In her testimony, Gorelick made clear that the president believed he had the power to order warrantless searches for the purpose of gathering intelligence, even if there was no reason to believe that the search might uncover evidence of a crime. "Intelligence is often long range, its exact targets are more difficult to identify, and its focus is less precise," Gorelick said. "Information gathering for policy making and prevention, rather than prosecution, are its primary focus."
The debate over warrantless searches came up after the case of CIA spy Aldrich Ames. Authorities had searched Ames's house without a warrant, and the Justice Department feared that Ames's lawyers would challenge the search in court. Meanwhile, Congress began discussing a measure under which the authorization for break-ins would be handled like the authorization for wiretaps, that is, by the FISA court. In her testimony, Gorelick signaled that the administration would go along a congressional decision to place such searches under the court — if, as she testified, it "does not restrict the president's ability to collect foreign intelligence necessary for the national security." In the end, Congress placed the searches under the FISA court, but the Clinton administration did not back down from its contention that the president had the authority to act when necessary.
Selective left wing outrage is ASTOUNDING! And the above is at least focused on national security. But what about the spying on senior leaders of the Catholic Church, including Cardinal O'Connor? Are we to assume that spying by a DEMOCRAT administration on U.S. citizens including: Roman Catholic Cardinal John O'Connor of New York, the Rev.

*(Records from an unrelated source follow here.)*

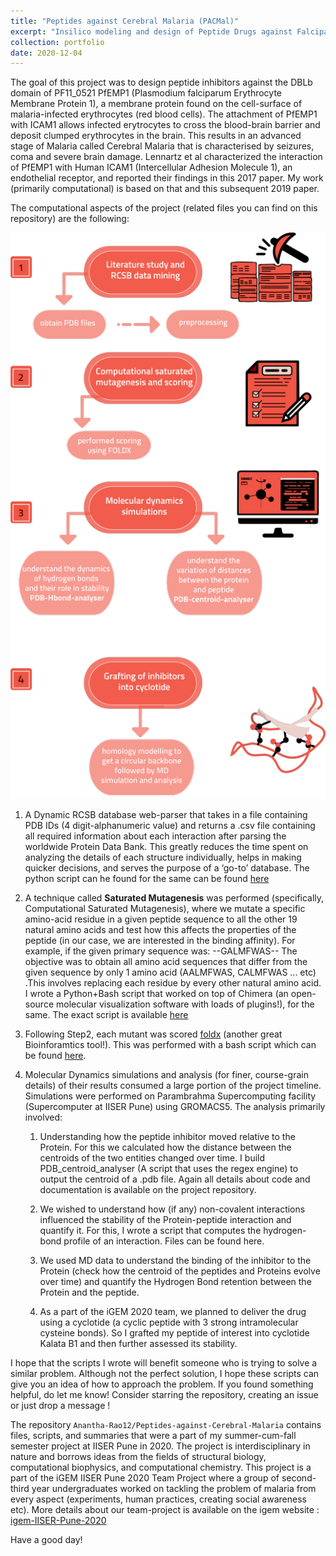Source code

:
 ```yaml
---
title: "Peptides against Cerebral Malaria (PACMal)"
excerpt: "Insilico modeling and design of Peptide Drugs against Falciparum Cerebral malaria"
collection: portfolio
date: 2020-12-04
---
```


The goal of this project was to design peptide inhibitors against the DBLb domain of PF11_0521 PfEMP1 (Plasmodium falciparum Erythrocyte Membrane Protein 1), a membrane protein found on the cell-surface of malaria-infected erythrocytes (red blood cells). The attachment of PfEMP1 with ICAM1 allows infected erytrocytes to cross the blood-brain barrier and deposit clumped erythrocytes in the brain. This results in an advanced stage of Malaria called Cerebral Malaria that is characterised by seizures, coma and severe brain damage. Lennartz et al characterized the interaction of PfEMP1 with Human ICAM1 (Intercellular Adhesion Molecule 1), an endothelial receptor, and reported their findings in this 2017 paper. My work (primarily computational) is based on that and this subsequent 2019 paper.

The computational aspects of the project (related files you can find on this repository) are the following:

![PACMal Workflow](/images/T--IISER-Pune-India--model1.png)

1. A Dynamic RCSB database web-parser that takes in a file containing PDB IDs (4 digit-alphanumeric value) and returns a .csv file containing all required information about each interaction after parsing the worldwide Protein Data Bank. This greatly reduces the time spent on analyzing the details of each structure individually, helps in making quicker decisions, and serves the purpose of a ‘go-to’ database. The python script can he found for the same can be found [here](https://github.com/Anantha-Rao12/Peptides-against-Cerebral-Malaria/tree/master/Preprocessing-data)
    
2. A technique called **Saturated Mutagenesis** was performed (specifically, Computational Saturated Mutagenesis), where we mutate a specific amino-acid residue in a given peptide sequence to all the other 19 natural amino acids and test how this affects the properties of the peptide (in our case, we are interested in the binding affinity). For example, if the given primary sequence was:
            --GALMFWAS--
The objective was to obtain all amino acid sequences that differ from the given sequence by only 1 amino acid (AALMFWAS, CALMFWAS ... etc) .This involves replacing each residue by every other natural amino acid. I wrote a Python+Bash script that worked on top of Chimera (an open-source molecular visualization software with loads of plugins!), for the same. The exact script is available [here](https://github.com/Anantha-Rao12/Peptides-against-Cerebral-Malaria/blob/master/Preprocessing-data/preprocessing-functions.py)
                    
3.  Following Step2, each mutant was scored [foldx](http://foldxsuite.crg.eu/) (another great Bioinforamtics tool!). This was performed with a bash script which can be found [here](https://github.com/Anantha-Rao12/Peptides-against-Cerebral-Malaria/tree/master/SM-and-scoring-analysis/Param-scripts).
                        
4. Molecular Dynamics simulations and analysis (for finer, course-grain details) of their results consumed a large portion of the project timeline. Simulations were performed on Parambrahma Supercomputing facility (Supercomputer at IISER Pune) using GROMACS5. The analysis primarily involved:
                            
    1. Understanding how the peptide inhibitor moved relative to the Protein. For this we calculated how the distance between the centroids of the two entities changed over time. I build PDB_centroid_analyser (A script that uses the regex engine) to output the centroid of a .pdb file. Again all details about code and documentation is available on the project repository. 
                                    
    2. We wished to understand how (if any) non-covalent interactions influenced the stability of the Protein-peptide interaction and quantify it. For this, I wrote a script that computes the hydrogen-bond profile of an interaction. Files can be found here.
                                            
    3. We used MD data to understand the binding of the inhibitor to the Protein (check how the centroid of the peptides and Proteins evolve over time) and quantify the Hydrogen Bond retention between the Protein and the peptide.
                                                    
    4. As a part of the iGEM 2020 team, we planned to deliver the drug using a cyclotide (a cyclic peptide with 3 strong intramolecular cysteine bonds). So I grafted my peptide of interest into cyclotide Kalata B1 and then further assessed its stability.
                                                            
I hope that the scripts I wrote will benefit someone who is trying to solve a similar problem. Although not the perfect solution, I hope these scripts can give you an idea of how to approach the problem. If you found something helpful, do let me know! Consider starring the repository, creating an issue or just drop a message !
 
 The repository `Anantha-Rao12/Peptides-against-Cerebral-Malaria` contains files, scripts, and summaries that were a part of my summer-cum-fall semester project at IISER Pune in 2020. The project is interdisciplinary in nature and borrows ideas from the fields of structural biology, computational biophysics, and computational chemistry. This project is a part of the iGEM IISER Pune 2020 Team Project where a group of second-third year undergraduates worked on tackling the problem of malaria from every aspect (experiments, human practices, creating social awareness etc). More details about our team-project is available on the igem website : [igem-IISER-Pune-2020](https://2020.igem.org/Team:IISER-Pune-India)
 
Have a good day!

Jerry Falwell, Feminists for Life, the National Rifle Association and the U.S. Bishops' Conference of the Roman Catholic Church is somehow justified and spying on terrorists out to kill thousands of our citizens is not?
Does a Cardinal in the Catholic Church represent a greater threat to our society, or have fewer rights to civil liberties than a terrorist?
Bush NSA Program Nabs Brooklyn Bridge Bomber
Let's look at one of the terrorists apprehended under this supersecret NSA program: Iyman Farris, a central Ohio truck driver, plead guilty in 2003 of plotting to blow up the Brooklyn Bridge in New York City.
Had we not "connected the dots" and apprehended Farris it's quite possible that another great and historic symbol of New York City would be gone, along with countless numbers of innocent civilians, all of whose civil liberties would be terminated with their death. Would the survivors be comforted knowing that we had bent over backwards to respect the civil rights of those who commit such an atrocity?
Perhaps we should commission a poll of New Yorkers, currently using the Brooklyn Bridge to walk to work during the transit strike in that city. Do they approve of using every means available to protect that structure, their lives and their ability to get to work?